*Assignment:* Copy the passage below on a driver's duty to an invited guest word for word, from "On the contrary, we" up to and including "of the defendant.".

On the contrary, we respectfully urge that the evidence discloses that the injury was due to the condition of the car, of which plaintiff was aware, and to the condition of the road just off the concrete pavement, of which the defendant was not aware; in other words, that the plaintiff assumed any risks attendant upon riding as the invited guest of the defendant.

It has been held that the operator of an automobile owes an invited guest no duty of prior inspection and that the guest takes the automobile and driver as he finds them. Marple v. Haddad (W.Va.), 138 S.E. 113. And again: "The host does not guarantee to the guest a sound automobile." Cleary v. Eckhart (Wis.), 210 N.W. 267. See, also, O'Shea v. Lavoy (Wis.),185 N.W. 525. *419

An automobile driver is not liable in the absence of negligence for injuries to a guest sustained in an accident due to a dangerous condition of the street, of which he had no previous knowledge. Jacobs v. Jacobs (La.), 74 So. 992. We do not believe that the appellant is basing this appeal upon a sound premise. His theory of the law evidently is that gross negligence must be proven before plaintiff may recover. This is not the majority rule of the law, nor is it the law in the State of Nevada. On the contrary, all plaintiff need to have proven was merely negligence, as is more particularly emphasized by the following authorities: 20 A.L.R. 1014; 42 C.J. 1055, par. 804.

*Provided material:*
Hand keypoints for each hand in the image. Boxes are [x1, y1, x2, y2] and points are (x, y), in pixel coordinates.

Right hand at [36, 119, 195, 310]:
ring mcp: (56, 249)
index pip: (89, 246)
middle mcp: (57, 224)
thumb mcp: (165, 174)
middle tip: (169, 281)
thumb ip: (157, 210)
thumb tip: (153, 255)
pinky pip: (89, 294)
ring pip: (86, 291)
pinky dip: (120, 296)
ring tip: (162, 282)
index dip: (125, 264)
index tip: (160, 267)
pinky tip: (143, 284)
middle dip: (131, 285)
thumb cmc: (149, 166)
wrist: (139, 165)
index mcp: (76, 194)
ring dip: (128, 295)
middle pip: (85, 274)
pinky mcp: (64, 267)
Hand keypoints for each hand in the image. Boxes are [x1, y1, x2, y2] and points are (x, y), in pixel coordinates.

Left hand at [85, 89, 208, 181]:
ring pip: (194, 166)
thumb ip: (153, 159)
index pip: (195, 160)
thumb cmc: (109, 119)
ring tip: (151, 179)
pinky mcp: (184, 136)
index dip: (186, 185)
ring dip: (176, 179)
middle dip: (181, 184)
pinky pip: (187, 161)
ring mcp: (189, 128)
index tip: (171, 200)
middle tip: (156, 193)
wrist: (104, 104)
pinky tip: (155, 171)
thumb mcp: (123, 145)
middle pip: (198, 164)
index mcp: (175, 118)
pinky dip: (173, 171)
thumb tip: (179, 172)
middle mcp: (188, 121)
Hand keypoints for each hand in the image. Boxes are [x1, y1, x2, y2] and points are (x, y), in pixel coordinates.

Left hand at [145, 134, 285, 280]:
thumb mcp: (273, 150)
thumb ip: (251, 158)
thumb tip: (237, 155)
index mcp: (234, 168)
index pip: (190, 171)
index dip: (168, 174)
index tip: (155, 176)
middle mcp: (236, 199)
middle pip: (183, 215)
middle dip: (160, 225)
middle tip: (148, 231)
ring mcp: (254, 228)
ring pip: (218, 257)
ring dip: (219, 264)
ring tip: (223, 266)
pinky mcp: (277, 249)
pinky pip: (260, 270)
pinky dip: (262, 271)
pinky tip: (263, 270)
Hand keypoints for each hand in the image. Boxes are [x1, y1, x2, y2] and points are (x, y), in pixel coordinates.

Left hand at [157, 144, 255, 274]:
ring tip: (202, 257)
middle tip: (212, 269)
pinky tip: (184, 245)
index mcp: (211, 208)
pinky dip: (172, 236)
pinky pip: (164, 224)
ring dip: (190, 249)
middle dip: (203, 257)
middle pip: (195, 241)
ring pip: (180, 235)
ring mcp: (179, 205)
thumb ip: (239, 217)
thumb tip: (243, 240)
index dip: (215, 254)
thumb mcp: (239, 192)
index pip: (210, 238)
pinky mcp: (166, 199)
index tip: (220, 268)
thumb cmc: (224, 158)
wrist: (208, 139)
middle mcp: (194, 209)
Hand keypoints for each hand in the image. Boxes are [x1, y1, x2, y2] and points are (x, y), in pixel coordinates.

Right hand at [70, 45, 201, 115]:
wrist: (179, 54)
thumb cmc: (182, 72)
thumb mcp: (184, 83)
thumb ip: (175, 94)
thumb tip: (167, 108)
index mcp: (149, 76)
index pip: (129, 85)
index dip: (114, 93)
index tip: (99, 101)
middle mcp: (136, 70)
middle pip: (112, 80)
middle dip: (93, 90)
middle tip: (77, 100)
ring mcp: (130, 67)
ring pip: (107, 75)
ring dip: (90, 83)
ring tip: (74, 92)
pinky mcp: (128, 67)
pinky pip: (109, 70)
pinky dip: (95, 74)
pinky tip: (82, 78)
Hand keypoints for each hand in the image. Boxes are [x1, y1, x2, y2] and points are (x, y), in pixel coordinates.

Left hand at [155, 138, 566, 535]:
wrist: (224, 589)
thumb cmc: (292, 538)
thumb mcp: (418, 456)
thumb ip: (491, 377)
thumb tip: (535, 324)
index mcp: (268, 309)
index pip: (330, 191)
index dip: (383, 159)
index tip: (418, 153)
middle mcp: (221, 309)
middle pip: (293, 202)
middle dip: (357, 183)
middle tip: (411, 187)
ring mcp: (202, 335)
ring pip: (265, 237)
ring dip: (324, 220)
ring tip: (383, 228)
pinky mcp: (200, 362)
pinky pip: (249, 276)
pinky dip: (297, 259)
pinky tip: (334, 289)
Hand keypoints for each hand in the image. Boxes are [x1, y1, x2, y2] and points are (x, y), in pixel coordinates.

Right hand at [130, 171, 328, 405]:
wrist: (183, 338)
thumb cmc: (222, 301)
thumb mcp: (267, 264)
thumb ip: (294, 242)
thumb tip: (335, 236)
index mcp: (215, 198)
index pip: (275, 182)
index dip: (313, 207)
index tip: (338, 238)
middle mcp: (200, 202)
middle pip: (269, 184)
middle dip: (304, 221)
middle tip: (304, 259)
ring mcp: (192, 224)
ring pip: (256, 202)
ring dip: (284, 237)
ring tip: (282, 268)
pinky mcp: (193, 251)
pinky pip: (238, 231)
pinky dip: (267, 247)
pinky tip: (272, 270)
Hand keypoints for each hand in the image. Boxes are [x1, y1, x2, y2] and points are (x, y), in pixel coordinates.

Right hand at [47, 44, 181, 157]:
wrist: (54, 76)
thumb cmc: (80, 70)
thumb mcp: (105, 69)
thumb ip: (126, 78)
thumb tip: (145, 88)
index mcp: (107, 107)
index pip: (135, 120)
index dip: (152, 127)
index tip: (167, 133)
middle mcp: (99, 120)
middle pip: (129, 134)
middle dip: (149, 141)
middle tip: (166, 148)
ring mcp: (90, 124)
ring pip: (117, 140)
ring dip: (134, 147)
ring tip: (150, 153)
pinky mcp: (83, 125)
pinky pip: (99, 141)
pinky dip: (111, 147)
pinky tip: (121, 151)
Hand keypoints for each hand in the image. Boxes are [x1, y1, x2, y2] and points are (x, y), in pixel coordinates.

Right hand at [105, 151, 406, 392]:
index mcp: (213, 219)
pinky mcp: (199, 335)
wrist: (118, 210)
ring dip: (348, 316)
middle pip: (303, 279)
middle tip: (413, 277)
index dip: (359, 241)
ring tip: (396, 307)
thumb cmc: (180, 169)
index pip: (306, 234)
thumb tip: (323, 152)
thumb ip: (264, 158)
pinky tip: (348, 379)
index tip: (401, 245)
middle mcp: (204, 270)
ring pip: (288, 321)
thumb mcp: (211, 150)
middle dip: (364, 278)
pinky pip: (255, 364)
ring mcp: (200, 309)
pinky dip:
* * *
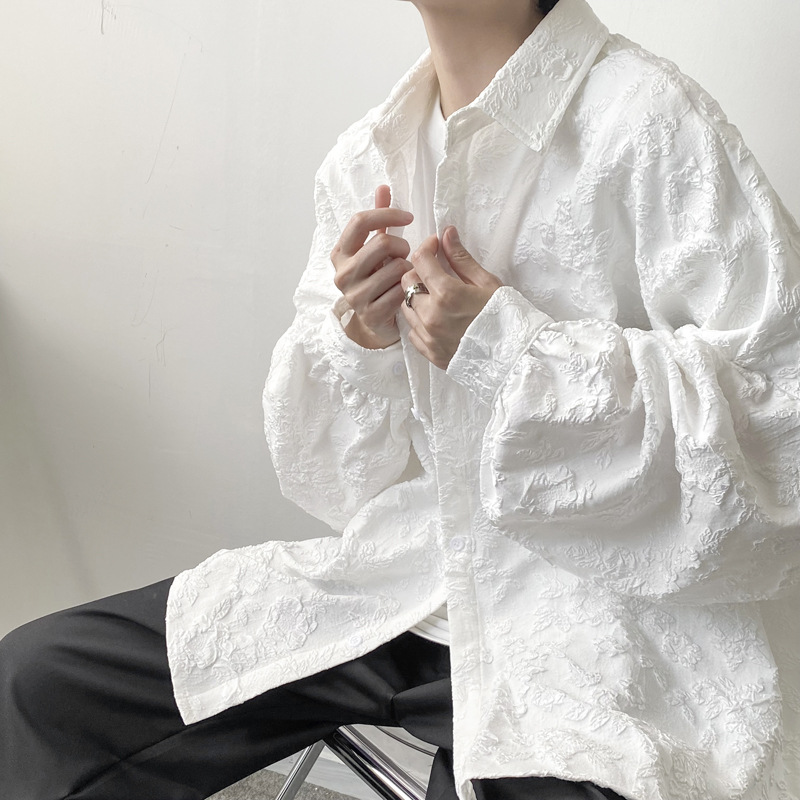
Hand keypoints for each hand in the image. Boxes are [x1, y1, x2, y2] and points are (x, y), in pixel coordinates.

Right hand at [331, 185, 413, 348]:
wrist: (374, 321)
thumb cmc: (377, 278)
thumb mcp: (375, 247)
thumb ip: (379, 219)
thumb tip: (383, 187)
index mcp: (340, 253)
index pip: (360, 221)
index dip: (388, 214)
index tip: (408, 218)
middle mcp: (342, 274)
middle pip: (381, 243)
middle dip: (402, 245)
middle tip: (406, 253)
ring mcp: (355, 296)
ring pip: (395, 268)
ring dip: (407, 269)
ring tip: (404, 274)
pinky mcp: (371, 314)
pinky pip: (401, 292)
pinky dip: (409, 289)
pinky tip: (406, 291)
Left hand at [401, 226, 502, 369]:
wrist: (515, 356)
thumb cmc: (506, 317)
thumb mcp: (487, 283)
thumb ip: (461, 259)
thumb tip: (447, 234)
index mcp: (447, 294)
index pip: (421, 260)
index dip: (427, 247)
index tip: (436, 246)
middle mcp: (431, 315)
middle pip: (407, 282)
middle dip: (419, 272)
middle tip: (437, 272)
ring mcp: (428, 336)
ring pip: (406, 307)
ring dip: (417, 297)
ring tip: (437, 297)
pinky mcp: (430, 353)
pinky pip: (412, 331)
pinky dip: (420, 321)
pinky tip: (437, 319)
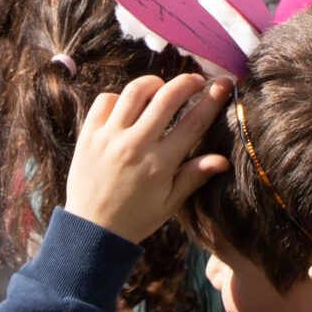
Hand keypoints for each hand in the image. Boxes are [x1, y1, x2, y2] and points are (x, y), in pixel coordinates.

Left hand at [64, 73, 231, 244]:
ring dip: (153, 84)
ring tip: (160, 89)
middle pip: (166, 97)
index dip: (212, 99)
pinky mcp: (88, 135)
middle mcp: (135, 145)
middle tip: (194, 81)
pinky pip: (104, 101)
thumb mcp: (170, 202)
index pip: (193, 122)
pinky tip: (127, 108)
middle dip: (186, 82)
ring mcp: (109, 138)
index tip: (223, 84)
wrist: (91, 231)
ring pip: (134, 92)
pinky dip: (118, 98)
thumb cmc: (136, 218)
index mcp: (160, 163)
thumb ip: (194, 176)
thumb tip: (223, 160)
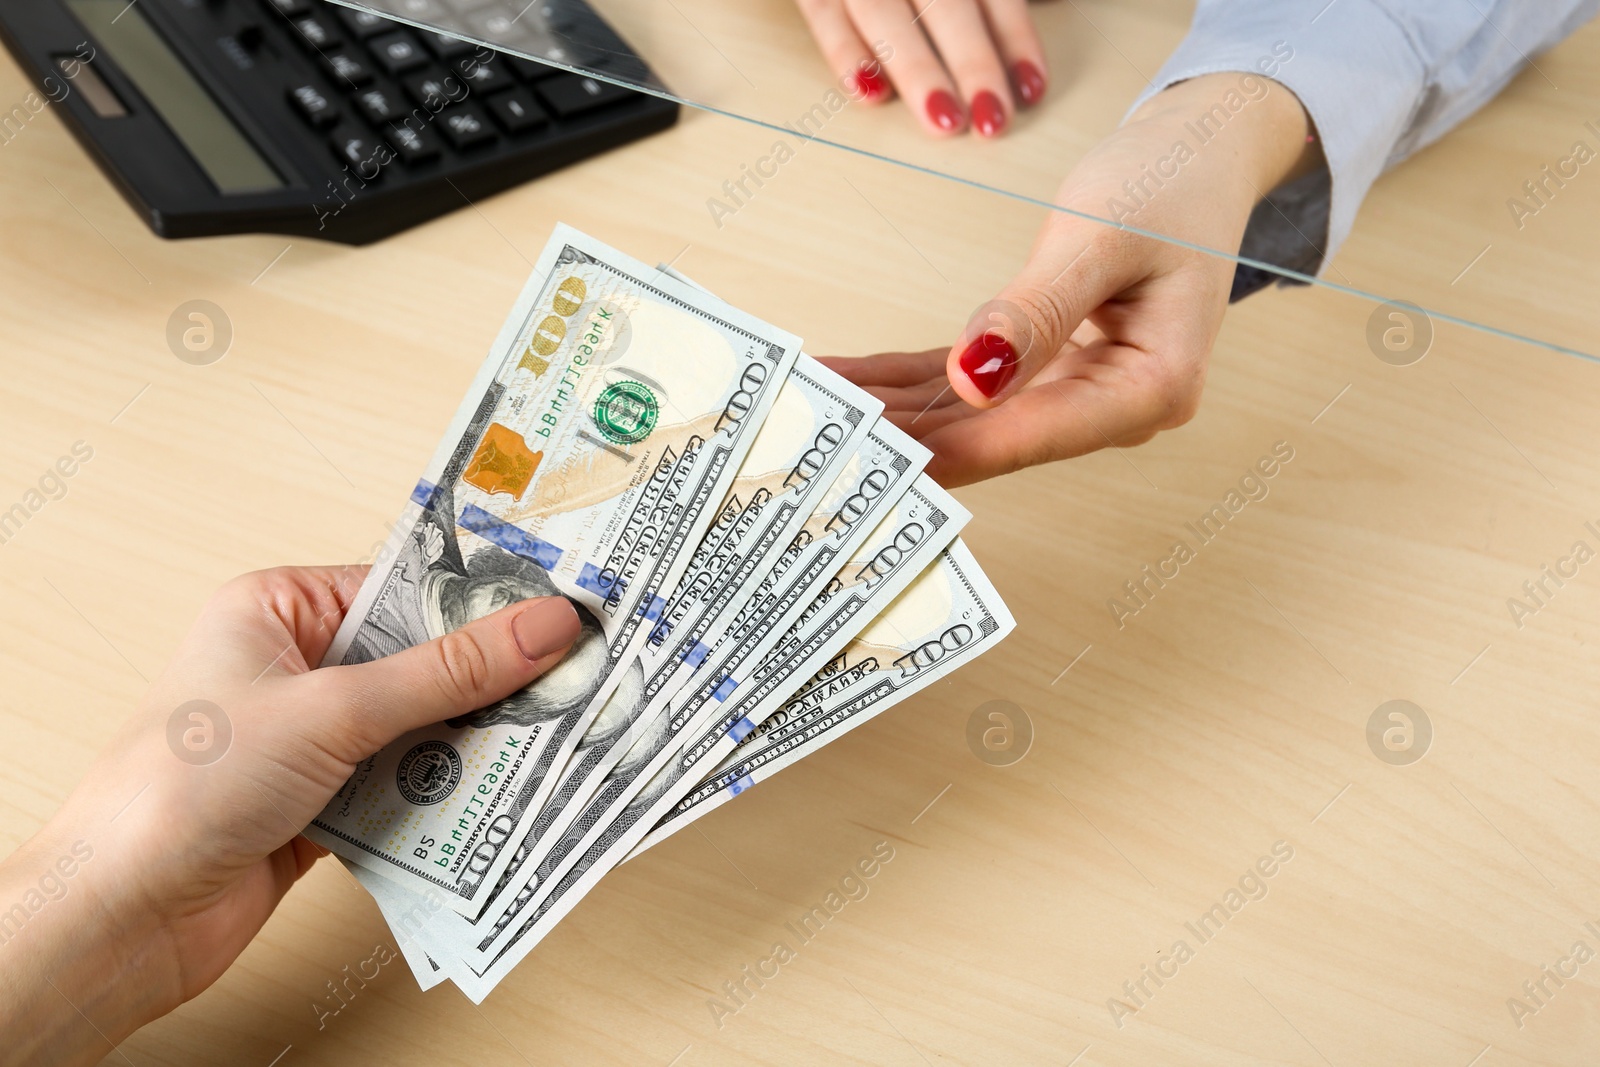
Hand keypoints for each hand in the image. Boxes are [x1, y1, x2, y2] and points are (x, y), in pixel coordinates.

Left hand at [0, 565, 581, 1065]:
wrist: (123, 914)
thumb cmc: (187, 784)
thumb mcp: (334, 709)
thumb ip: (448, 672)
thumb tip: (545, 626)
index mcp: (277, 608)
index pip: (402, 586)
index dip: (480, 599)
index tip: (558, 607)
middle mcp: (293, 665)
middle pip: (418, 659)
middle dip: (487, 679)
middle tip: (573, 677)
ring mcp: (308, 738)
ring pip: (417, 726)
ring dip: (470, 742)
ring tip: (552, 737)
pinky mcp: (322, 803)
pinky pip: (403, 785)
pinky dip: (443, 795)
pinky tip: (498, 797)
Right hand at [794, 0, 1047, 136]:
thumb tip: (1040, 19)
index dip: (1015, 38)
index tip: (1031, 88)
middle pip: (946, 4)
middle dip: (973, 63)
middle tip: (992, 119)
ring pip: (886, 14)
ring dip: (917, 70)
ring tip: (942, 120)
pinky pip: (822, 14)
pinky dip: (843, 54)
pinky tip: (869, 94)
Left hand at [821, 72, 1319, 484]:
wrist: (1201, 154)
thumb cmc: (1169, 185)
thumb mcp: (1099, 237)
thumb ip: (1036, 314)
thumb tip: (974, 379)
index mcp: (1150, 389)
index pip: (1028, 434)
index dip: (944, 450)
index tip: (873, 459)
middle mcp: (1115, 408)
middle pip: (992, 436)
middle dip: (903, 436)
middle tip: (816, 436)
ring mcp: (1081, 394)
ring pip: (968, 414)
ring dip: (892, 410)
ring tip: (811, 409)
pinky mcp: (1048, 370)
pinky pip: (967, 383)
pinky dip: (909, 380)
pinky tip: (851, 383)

*Written answer:*
On the contrary, we respectfully urge that the evidence discloses that the injury was due to the condition of the car, of which plaintiff was aware, and to the condition of the road just off the concrete pavement, of which the defendant was not aware; in other words, that the plaintiff assumed any risks attendant upon riding as the invited guest of the defendant.